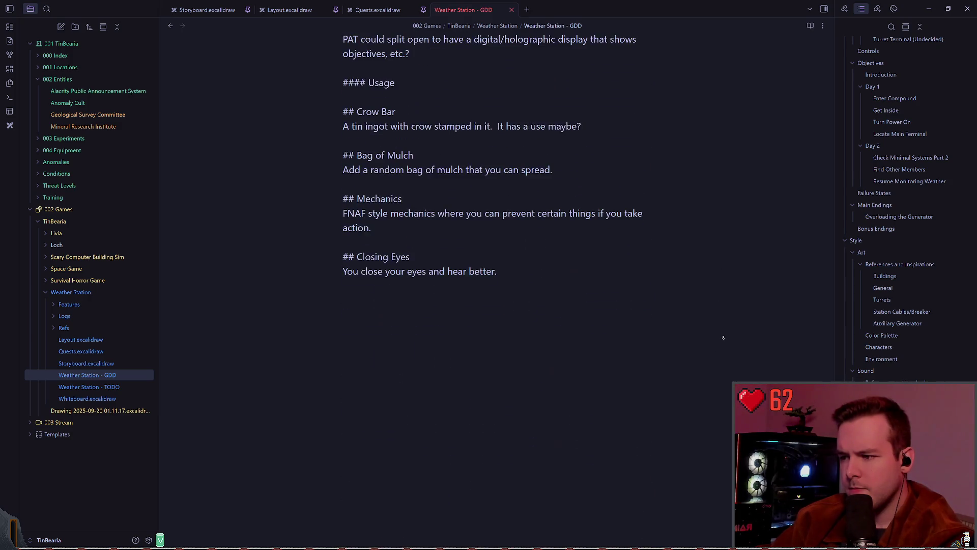
pyautogui.scroll(8, 745, 146)
pyautogui.scroll(20, 746, 146)
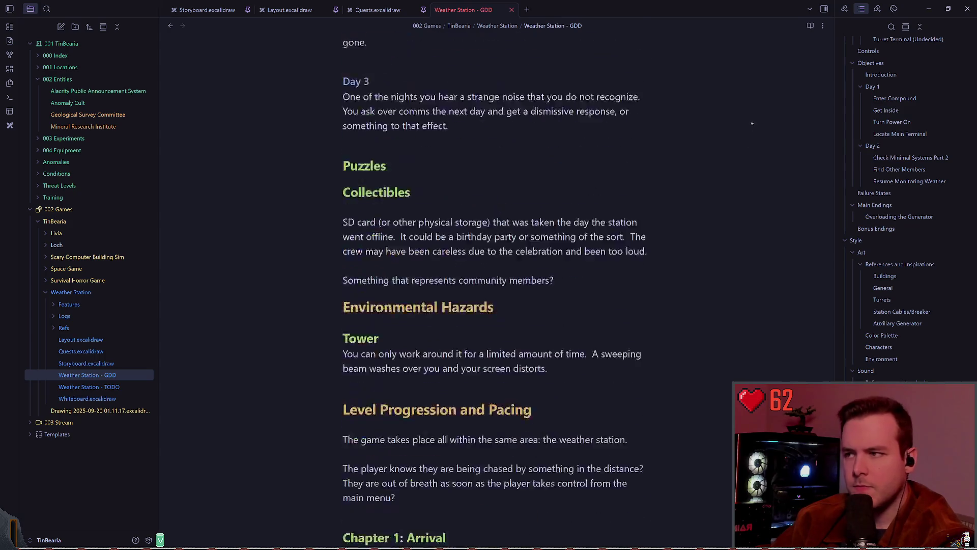
pyautogui.scroll(20, 751, 124)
···
• Task statement: The pictures alone are to be left out when the data above is copied; all else must match exactly.

• Written answer:
pyautogui.scroll(8, 745, 146)
pyautogui.scroll(20, 746, 146)
pyautogui.scroll(20, 751, 124)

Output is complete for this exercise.